The Bayelsa State Governor, Seriake Dickson, on Tuesday backed a recent call by the All Progressives Congress for the restructuring of the country.
In a statement signed by his spokesperson, Francis Agbo, Mr. Dickson commended the ruling party for the move, but said the mission must be given a bi-partisan approach.
The governor suggested that a restructuring committee should be raised and its members should “be drawn from all political parties, civil societies and the academia to deal decisively with the matter as this would give a sense of belonging to all and sundry.”
“Nigeria’s unity and indivisibility is desirable but should be negotiated for the good of all”, Mr. Dickson, a member of the Peoples Democratic Party, said.
Amongst the issues the governor said should be addressed in a restructured Nigeria is resource control.
“Any restructuring that doesn’t include resource control will not make much sense to my people because for us in the Niger Delta, restructuring Nigeria starts with resource control,” he said.
Mr. Dickson’s comments came a week after the APC said it would raise a committee that would design its modalities for restructuring.
Bolaji Abdullahi, the party’s spokesperson, said the party’s manifesto contained aspects that dealt with how to restructure the country’s political system, largely through devolution of power.
“We intend to look at fiscal federalism, state police and other concerns that would give devolve more powers to the states rather than concentrating everything at the centre,” Mr. Abdullahi told PREMIUM TIMES Tuesday night.
Both the APC and its central government, led by President Muhammadu Buhari, had hitherto been elusive about restructuring. Mr. Buhari had said his administration will not prioritise implementation of the recommendations of 2014 national conference.
The party’s position on what constitutes restructuring, which came amidst growing agitation amongst ethnic nationalities, appeared fundamentally different from what advocates of a restructured Nigeria say they want.
For one, foremost Yoruba interest group, Afenifere, said any restructuring that failed to return the country to a regional political system will not be acceptable. The group said the country should be sub-divided into regions as it was before independence in 1960 and for seven years hence.
A former Vice President, Atiku Abubakar, has been amongst the biggest voices against the current political system in Nigeria, but said he would allow Nigerians to determine the scope of a restructured system.

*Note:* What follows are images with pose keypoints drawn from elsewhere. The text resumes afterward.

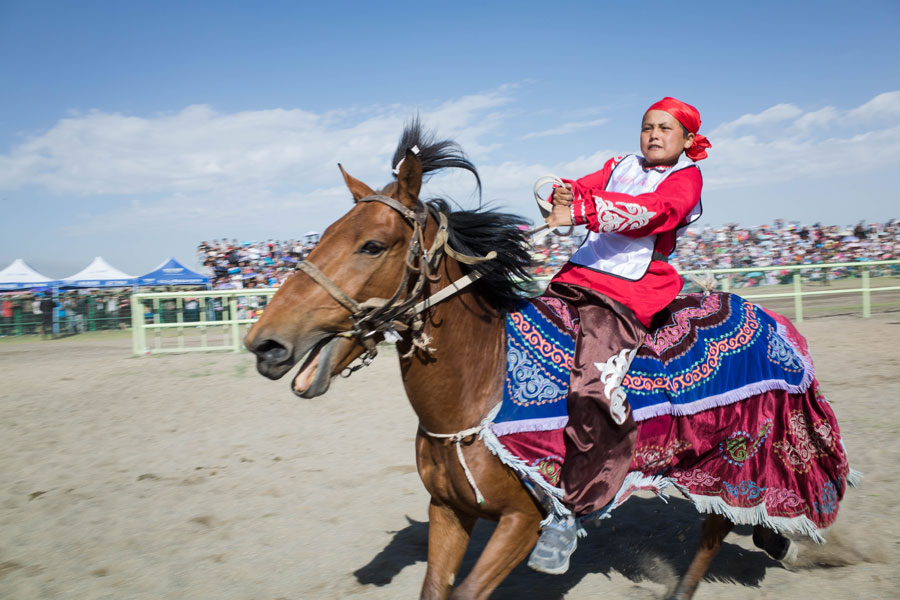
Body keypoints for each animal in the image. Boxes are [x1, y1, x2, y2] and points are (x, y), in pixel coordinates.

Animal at [243, 123, 832, 600]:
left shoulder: (521, 520)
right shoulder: (448, 510)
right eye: (322, 236)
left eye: (371, 245)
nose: (264, 342)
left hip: (740, 462)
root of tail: (779, 326)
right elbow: (436, 589)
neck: (479, 393)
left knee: (717, 529)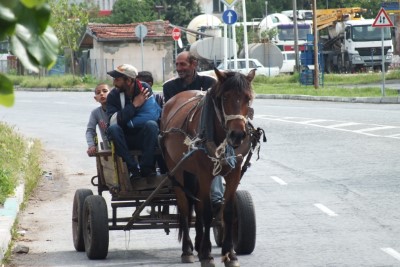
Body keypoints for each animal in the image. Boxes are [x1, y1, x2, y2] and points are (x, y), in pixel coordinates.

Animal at [159, 69, 256, 267]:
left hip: (193, 173)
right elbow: (207, 211)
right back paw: (188, 250)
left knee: (196, 203)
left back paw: (198, 244)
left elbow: (227, 210)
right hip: (177, 169)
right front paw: (207, 255)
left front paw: (230, 254)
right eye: (225, 97)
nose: (237, 134)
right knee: (185, 205)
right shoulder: (204, 174)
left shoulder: (234, 173)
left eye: (248, 98)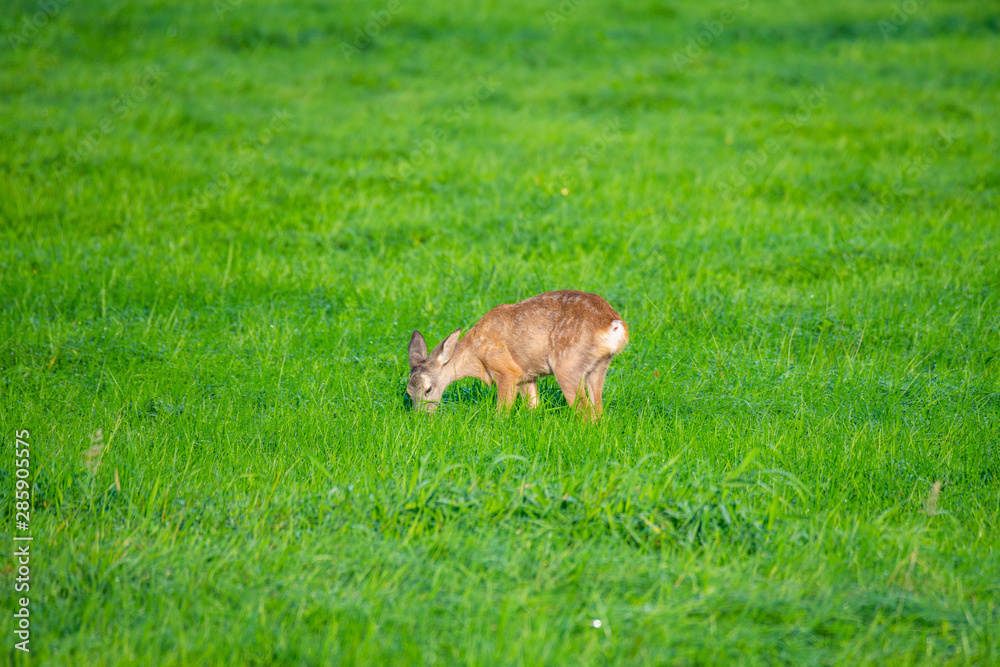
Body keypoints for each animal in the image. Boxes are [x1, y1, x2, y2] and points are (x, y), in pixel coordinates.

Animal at [406, 290, 628, 420]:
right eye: (408, 393)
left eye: (428, 389)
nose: (421, 417)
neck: (474, 354)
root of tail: (613, 324)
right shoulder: (526, 375)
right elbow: (534, 405)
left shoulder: (506, 369)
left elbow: (503, 409)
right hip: (599, 366)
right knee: (598, 409)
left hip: (568, 365)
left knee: (586, 411)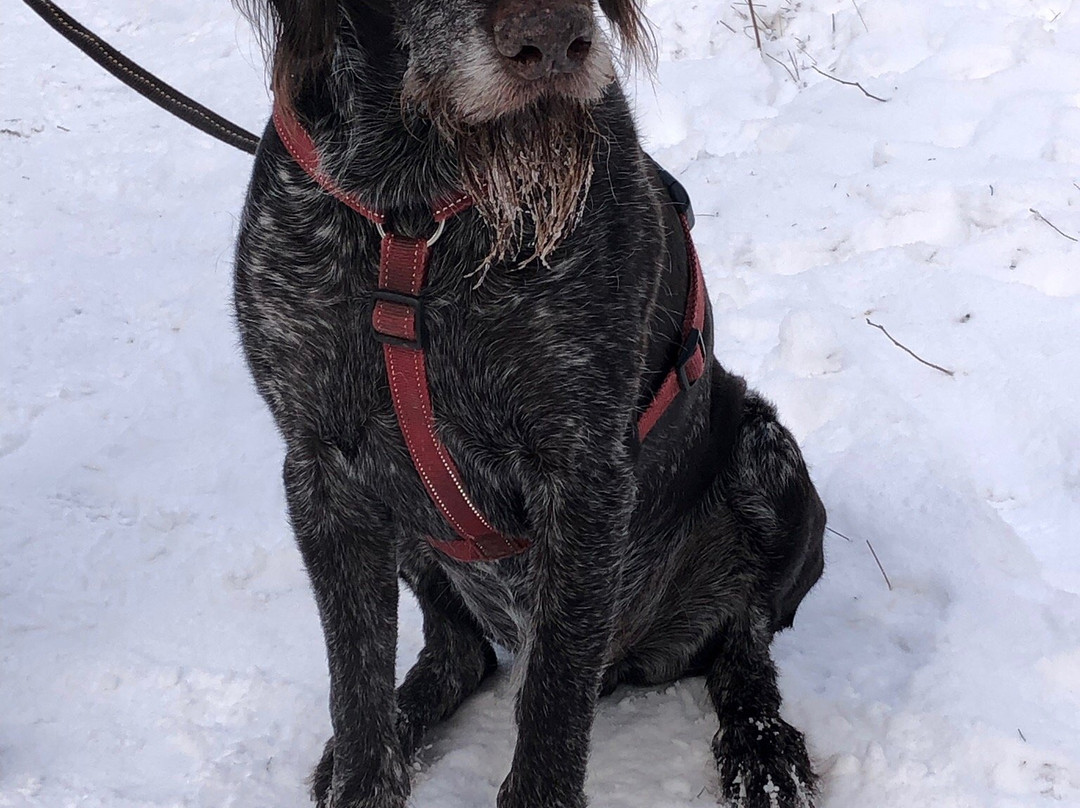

He wants all the states in the country to become autonomous federating units, as against the current system in which most of the authorities are derived from centre, even when the Constitution accords a good degree of independence to states.
Last week, Mr. Abubakar, a member of the APC, welcomed his party’s decision to address some of the contentious arguments around restructuring.
The APC took the decision days after the Nigerian Senate, which has its members in the majority, passed a resolution for the implementation of the 2014 confab report.
In his latest statement, Mr. Dickson acknowledged myriads of constitutional hurdles that will be encountered in trying to restructure the country, but said the efforts will pay off if the APC displayed potent leadership and a sincerity of purpose.